What to produce
Within the material below, tally every line that holds the word "round", then give the tally and nothing more.

Source information
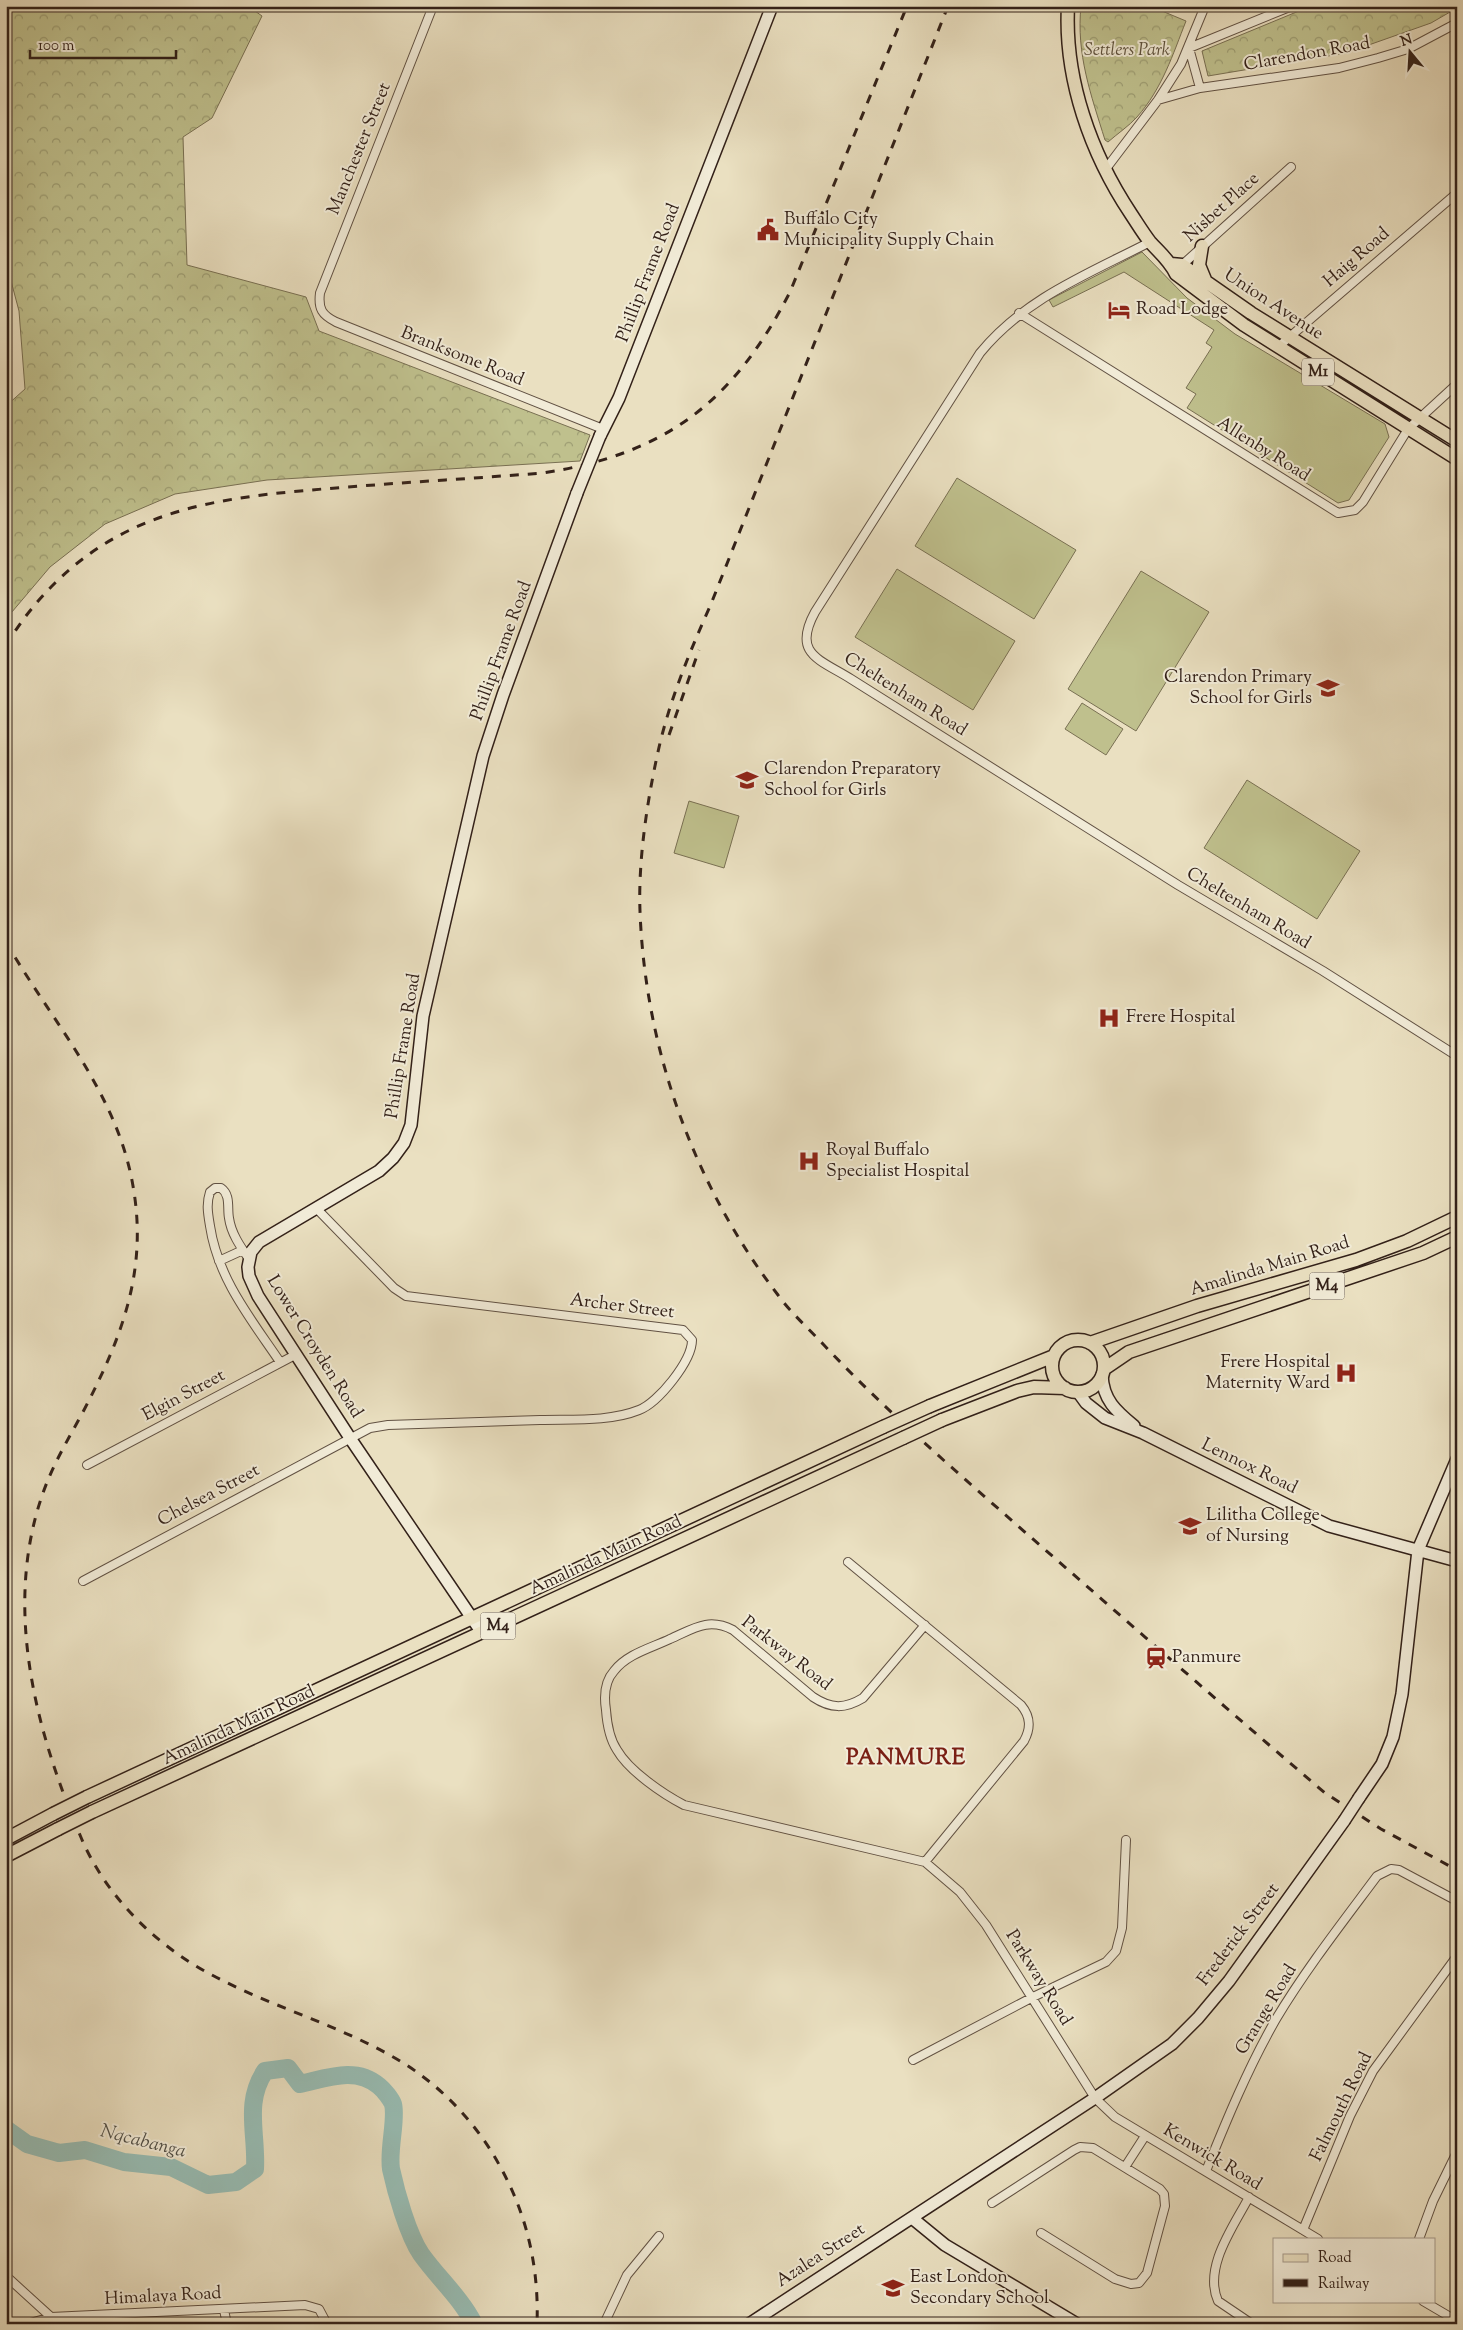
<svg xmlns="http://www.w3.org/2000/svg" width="1463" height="2330" font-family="'Sorts Mill Goudy',serif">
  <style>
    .grass { fill: #bfc08d; stroke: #797053 }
    .forest { fill: url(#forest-crowns); stroke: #797053 }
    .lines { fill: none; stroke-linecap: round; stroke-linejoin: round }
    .river { stroke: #98bdb4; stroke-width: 18 }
    .street-casing { stroke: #615143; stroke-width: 10 }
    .secondary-casing { stroke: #332119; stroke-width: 14 }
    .primary-casing { stroke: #332119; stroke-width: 15 }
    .street { stroke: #f1ebd7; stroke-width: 8 }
    .secondary { stroke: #f1ebd7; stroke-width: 11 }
    .primary { stroke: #eae0c1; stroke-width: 12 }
    .rail { stroke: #332119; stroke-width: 3; stroke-dasharray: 9 9; stroke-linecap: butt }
    .secondary-bridge-casing { stroke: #332119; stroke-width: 14; stroke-linecap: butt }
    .primary-bridge-casing { stroke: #332119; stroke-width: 15; stroke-linecap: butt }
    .secondary-bridge { stroke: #f1ebd7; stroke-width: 11 }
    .primary-bridge { stroke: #eae0c1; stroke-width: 12 }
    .labels { text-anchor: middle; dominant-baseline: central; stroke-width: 4; stroke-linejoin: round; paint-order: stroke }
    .shield { fill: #f1ebd7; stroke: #6c5e52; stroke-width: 1 }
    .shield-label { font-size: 16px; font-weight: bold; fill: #332119 }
    .park-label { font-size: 18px; font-style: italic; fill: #5d513c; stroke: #f1ebd7 }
    .street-label { font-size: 18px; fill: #332119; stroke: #f1ebd7 }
    .poi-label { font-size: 18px; fill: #332119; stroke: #f1ebd7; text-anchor: start }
    .water-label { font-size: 19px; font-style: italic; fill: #515048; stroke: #f1ebd7 }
    .district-label { font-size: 22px; font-weight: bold; letter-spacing: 1px; fill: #7a1f14; stroke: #f1ebd7 }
  </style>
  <defs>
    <pattern id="forest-crowns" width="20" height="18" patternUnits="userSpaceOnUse" patternTransform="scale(1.25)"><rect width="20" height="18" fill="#bfc08d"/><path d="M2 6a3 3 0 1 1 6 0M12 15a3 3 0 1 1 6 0" fill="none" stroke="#9c9c72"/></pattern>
  </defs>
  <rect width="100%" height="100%" fill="#eae0c1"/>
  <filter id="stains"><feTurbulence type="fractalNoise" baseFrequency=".004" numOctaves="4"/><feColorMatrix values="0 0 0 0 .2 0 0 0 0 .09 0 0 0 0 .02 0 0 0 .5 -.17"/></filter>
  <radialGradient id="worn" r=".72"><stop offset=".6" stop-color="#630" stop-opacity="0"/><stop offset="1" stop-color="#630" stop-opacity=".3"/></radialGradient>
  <!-- grass -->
  <path class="grass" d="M1142,252L1187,298L1235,334L1385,424L1389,437L1349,500L1338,503L1187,408L1196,394L1186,388L1212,347L1206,343L1214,330L1124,272L1053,307L1049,300Z
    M957,478L1076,550L1034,619L915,546Z
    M897,569L1015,641L973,710L855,637Z
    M1141,571L1209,612L1136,731L1068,689Z
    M1082,703L1123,729L1106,755L1065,729Z
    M1247,780L1360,851L1317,919L1204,848Z
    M689,801L739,816L724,868L674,853Z"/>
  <!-- forest -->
  <path class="forest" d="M6,6H248L262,16L212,118L183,137L187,265L306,297L319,331L590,435L580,461L267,480L175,494L105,524L50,567L6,619V406L25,389L19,311L6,262Z
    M1081,6H1150L1186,21C1173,54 1162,89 1137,117C1129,126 1117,134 1108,142L1105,140C1091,95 1076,54 1081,6Z
    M1311,6H1457V8L1431,23L1346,53L1208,76L1202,51Z"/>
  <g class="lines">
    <!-- river -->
    <path class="river" d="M6,2129L27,2144L59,2153L85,2150L124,2162L171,2167L208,2185L236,2182L255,2169C257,2133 244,2103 265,2071L288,2068L300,2084C327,2078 356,2066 379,2086C384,2090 391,2099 393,2104C397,2119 388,2149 391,2169C396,2192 408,2235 421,2254C438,2278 461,2298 474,2324"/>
    <!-- street casing -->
    <g class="street-casing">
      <path id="street" d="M433,6L320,293C318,309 322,315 336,322L603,429
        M1200,88L1189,48L1292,6
        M1158,100L1200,88L1339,68L1378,58L1408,49L1457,23
        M1105,170L1158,100L1181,64L1205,6
        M1150,242C1088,274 1025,298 980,353L815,612C792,654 819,659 851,679L1178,885L1323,971L1457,1056
        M1181,266L1291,167
        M1019,313L1338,513L1355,510L1363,502L1408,429L1457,384
        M1278,347L1457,193
        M6,360L7,363
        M249,1259C240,1246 231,1233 229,1218C227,1208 231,1195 221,1188H215L210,1192C206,1204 208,1214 210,1226C218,1279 251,1319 280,1362
        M219,1261L243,1250
        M87,1465L295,1355
        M848,1562L1021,1705C1031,1717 1031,1728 1024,1741L925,1862
        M83,1581L370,1428L388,1425C439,1423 490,1422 540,1420C572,1419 609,1422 639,1410C658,1403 692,1361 692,1340L683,1330L406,1296L394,1288L317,1209
        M925,1625L863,1698C845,1709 831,1709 813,1697L733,1630C708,1617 693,1629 670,1639C651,1648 627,1654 614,1671C604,1682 604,1697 606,1710C607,1724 609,1738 617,1750C629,1771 663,1794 684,1805L925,1862L960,1892L986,1925L1095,2098L1115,2117L1318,2239
        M913,2060L1033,1997L1106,1962L1116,1951L1122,1928L1126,1840
        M1125,2167L1145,2136
        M1206,2171C1227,2119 1248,2068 1276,2019C1306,1969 1342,1923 1377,1876L1391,1869L1399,1870L1457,1901
        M1249,2197C1234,2226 1203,2267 1218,2301L1252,2324
        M992,2203L1074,2150L1080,2147L1093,2148L1160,2189L1164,2194L1165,2206L1147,2273L1139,2283L1131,2284L1115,2279L1041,2233
        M1303,2230L1350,2116L1373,2071L1457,1956
        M1419,2239L1433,2201L1457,2152
        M6,2276L51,2317L305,2305L319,2309L327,2324
        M1423,2301L1457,2321
        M224,2310L227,2324
        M27,2324L51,2317
        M604,2324L627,2275L659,2236"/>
    </g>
    <!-- secondary casing -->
    <g class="secondary-casing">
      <path id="secondary" d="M600,436L619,398L772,6
        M1102,1375C1103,1400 1116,1411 1134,1426
        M1078,1392L1086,1403L1105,1418L1143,1433L1329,1526L1457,1561
        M482,1633L350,1438L258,1296L249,1276L248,1267L251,1252L259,1242L379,1171L393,1158L404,1143L411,1125L423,1016L483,756L503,695L577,493
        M1359,1798L1382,1764L1393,1737L1402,1694L1418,1550L1457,1459
        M912,2218L945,2245L1077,2324
        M749,2324L1095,2098L1172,2044L1198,2018L1229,1981L1344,1821"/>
    </g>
    <!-- primary casing -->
    <g class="primary-casing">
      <path id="primary" d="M1068,6C1064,79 1091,154 1131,214C1137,223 1143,233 1150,242C1160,253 1170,261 1176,274L1244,325L1457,459
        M1202,246L1199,265L1206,282
        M1171,264L1182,265L1251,313L1457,441
        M1052 1366a26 26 0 1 1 52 0a26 26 0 1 1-52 0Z
        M1090,1343L1197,1306L1356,1260L1407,1241L1457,1217
        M1104,1369L1129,1352L1423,1253L1457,1237
        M930,1406L1054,1356
        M942,1420L1017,1391L1034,1387L1065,1388
        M87,1797L883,1427
        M92,1812L903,1438
        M6,1839L53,1814
        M6,1856L58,1829"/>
    </g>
    <!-- street -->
    <use href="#street" class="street"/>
    <!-- secondary -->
    <use href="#secondary" class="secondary"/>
    <!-- primary -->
    <use href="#primary" class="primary"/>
    <!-- rail -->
    <path class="rail" d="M948,6L711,604C691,649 672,694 660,743C648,795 638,858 640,911C645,1049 694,1186 778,1295C791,1313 808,1328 823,1344C884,1409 951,1467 1018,1526C1120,1615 1222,1705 1325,1793L1381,1829L1457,1870
      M6,646C19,623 36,602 55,583C137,502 238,496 347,487C412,482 478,478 543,473C667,454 734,401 790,292L907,6
      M669,735L699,650
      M6,942C52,1022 117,1092 133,1186C148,1270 122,1337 84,1410C69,1438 53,1464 43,1493C3,1606 35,1729 80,1835C104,1894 154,1944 210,1974C271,2007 340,2025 400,2061C443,2087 479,2126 502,2170C528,2218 539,2270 537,2324"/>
    <!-- secondary-bridge casing -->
    <g class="secondary-bridge-casing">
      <path id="secondary-bridge" d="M577,493L600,436
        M1344,1821L1359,1798"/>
    </g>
    <!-- primary-bridge casing -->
    <g class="primary-bridge-casing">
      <path id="primary-bridge" d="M883,1427L930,1406
        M903,1438L942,1420
        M53,1814L87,1797
        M58,1829L92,1812"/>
    </g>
    <!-- secondary-bridge -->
    <use href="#secondary-bridge" class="secondary-bridge"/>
    <!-- primary-bridge -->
    <use href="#primary-bridge" class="primary-bridge"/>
  </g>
  <!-- icons -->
  <defs>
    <g id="civic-bare" transform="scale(1.725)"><path d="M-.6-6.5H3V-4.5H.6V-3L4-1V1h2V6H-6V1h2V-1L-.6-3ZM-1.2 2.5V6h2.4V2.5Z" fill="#8f2418" stroke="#f1ebd7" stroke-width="2.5" paint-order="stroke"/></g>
    <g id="hotel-bare" transform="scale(1.725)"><path d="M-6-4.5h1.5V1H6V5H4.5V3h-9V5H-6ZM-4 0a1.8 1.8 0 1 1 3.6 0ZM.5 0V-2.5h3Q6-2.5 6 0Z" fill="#8f2418" stroke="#f1ebd7" stroke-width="2.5" paint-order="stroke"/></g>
    <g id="school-bare" transform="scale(1.725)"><path d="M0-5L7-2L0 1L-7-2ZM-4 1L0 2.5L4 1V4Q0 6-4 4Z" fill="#8f2418" stroke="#f1ebd7" stroke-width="2.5" paint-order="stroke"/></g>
    <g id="hospital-bare" transform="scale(1.725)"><path d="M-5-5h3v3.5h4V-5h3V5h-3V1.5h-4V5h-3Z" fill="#8f2418" stroke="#f1ebd7" stroke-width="2.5" paint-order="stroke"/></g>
    <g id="university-bare" transform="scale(1.725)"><path d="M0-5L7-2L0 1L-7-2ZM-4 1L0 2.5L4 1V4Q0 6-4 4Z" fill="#8f2418" stroke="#f1ebd7" stroke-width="2.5" paint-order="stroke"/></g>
    <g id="station-bare" transform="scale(1.725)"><path d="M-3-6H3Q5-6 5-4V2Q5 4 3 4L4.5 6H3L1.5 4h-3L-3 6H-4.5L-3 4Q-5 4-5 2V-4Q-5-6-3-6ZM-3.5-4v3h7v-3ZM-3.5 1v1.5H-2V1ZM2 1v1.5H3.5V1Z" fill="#8f2418" stroke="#f1ebd7" stroke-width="2.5" paint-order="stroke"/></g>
  </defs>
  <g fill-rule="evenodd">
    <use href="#civic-bare" x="768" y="230"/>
    <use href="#hotel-bare" x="1119" y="310"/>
    <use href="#school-bare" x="1328" y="688"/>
    <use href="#school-bare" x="747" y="780"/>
    <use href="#hospital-bare" x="1109" y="1018"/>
    <use href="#hospital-bare" x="809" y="1161"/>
    <use href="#hospital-bare" x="1346" y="1373"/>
    <use href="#university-bare" x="1190" y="1526"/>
    <use href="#station-bare" x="1156" y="1658"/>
    <use href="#school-bare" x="893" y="2288"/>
  </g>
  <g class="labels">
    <!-- shield labels -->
    <g class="shield">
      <rect x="1302" y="358.5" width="32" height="27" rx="4"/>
      <rect x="1309.5" y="1272.5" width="35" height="27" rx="4"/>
      <rect x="480.5" y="1612.5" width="35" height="27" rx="4"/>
    </g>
    <g class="shield-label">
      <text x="1318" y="372">M1</text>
      <text x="1327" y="1286">M4</text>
      <text x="498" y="1626">M4</text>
    </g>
    <!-- park labels -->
    <g class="park-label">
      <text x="1127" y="51">Settlers Park</text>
    </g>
    <!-- street labels -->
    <g class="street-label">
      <text transform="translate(1307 55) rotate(-10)">Clarendon Road</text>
      <text transform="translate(360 149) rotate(-68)">Manchester Street</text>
      <text transform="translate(1222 208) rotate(-42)">Nisbet Place</text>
      <text transform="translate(1357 258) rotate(-41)">Haig Road</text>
      <text transform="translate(649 273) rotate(-69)">Phillip Frame Road</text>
      <text transform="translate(1273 305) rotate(33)">Union Avenue</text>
      <text transform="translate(462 357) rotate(22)">Branksome Road</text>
      <text transform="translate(1263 450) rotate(32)">Allenby Road</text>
      <text transform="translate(502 651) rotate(-70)">Phillip Frame Road</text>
      <text transform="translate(905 695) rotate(32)">Cheltenham Road</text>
      <text transform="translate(1248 909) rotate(31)">Cheltenham Road</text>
      <text transform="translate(404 1046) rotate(-81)">Phillip Frame Road</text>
      <text transform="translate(1270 1267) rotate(-17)">Amalinda Main Road</text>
      <text transform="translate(622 1307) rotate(7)">Archer Street</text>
      <text transform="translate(314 1347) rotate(58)">Lower Croyden Road</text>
      <text transform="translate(184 1396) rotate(-28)">Elgin Street</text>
      <text transform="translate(1249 1467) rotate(26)">Lennox Road</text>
      <text transform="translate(209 1496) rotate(-28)">Chelsea Street</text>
      <text transform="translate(606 1556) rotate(-25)">Amalinda Main Road</text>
      <text transform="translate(786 1654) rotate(38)">Parkway Road</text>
      <text transform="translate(239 1726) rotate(-25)">Amalinda Main Road</text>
      <text transform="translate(1239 1935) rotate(-53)">Frederick Street</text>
      <text transform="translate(1038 1978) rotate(58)">Parkway Road</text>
      <text transform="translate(1267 2010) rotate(-59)">Grange Road</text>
      <text transform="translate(1342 2107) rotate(-64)">Falmouth Road</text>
      <text transform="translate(1212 2158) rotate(31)">Kenwick Road</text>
      <text transform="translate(821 2256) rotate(-33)">Azalea Street</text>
      <text transform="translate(163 2297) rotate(-3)">Himalaya Road</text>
    </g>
    <!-- poi labels -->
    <g class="poi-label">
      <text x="784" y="220">Buffalo City<tspan x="784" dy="21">Municipality Supply Chain</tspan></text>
      <text x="1136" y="310">Road Lodge</text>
      <text x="1312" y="678" text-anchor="end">Clarendon Primary<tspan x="1312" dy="21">School for Girls</tspan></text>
      <text x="764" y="770">Clarendon Preparatory<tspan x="764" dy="21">School for Girls</tspan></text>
      <text x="1126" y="1018">Frere Hospital</text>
      <text x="826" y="1151">Royal Buffalo<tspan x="826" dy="21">Specialist Hospital</tspan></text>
      <text x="1330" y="1363" text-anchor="end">Frere Hospital<tspan x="1330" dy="21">Maternity Ward</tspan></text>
      <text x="1206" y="1516">Lilitha College<tspan x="1206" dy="21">of Nursing</tspan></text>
      <text x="1172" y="1658">Panmure</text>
      <text x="910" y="2278">East London<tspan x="910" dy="21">Secondary School</tspan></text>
    </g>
    <!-- water labels -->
    <g class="water-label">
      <text transform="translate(143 2142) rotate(14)">Nqcabanga</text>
    </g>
    <!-- district labels -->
    <g class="district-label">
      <text x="906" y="1759">PANMURE</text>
    </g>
  </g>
  <!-- margin -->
  <rect width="1463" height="2330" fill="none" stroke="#eae0c1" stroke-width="25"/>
  <rect x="8" y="8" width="1448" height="2315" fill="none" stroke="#332119" stroke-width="2.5"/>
  <rect x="12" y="12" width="1438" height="2305" fill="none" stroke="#332119"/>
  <!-- legend -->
  <rect x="1273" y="2238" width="162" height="65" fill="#f1ebd7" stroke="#a59a8b"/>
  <rect x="1283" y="2254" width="25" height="8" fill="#eae0c1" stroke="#a59a8b"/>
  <text x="1318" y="2262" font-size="15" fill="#332119">Road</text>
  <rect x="1283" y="2279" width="25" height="8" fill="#332119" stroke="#a59a8b"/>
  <text x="1318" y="2288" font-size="15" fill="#332119">Railway</text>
  <!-- north arrow -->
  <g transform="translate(1410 52) rotate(342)" stroke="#f1ebd7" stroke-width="4" paint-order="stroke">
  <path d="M0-4L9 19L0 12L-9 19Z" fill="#332119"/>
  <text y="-8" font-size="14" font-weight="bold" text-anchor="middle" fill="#332119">N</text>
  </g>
  <!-- scale -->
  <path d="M30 50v8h146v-8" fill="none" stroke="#332119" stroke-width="2.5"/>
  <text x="38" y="50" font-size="15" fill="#332119" stroke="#f1ebd7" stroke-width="4" paint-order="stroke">100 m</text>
  <rect width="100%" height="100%" filter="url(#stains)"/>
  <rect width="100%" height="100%" fill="url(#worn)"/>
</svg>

Written solution
2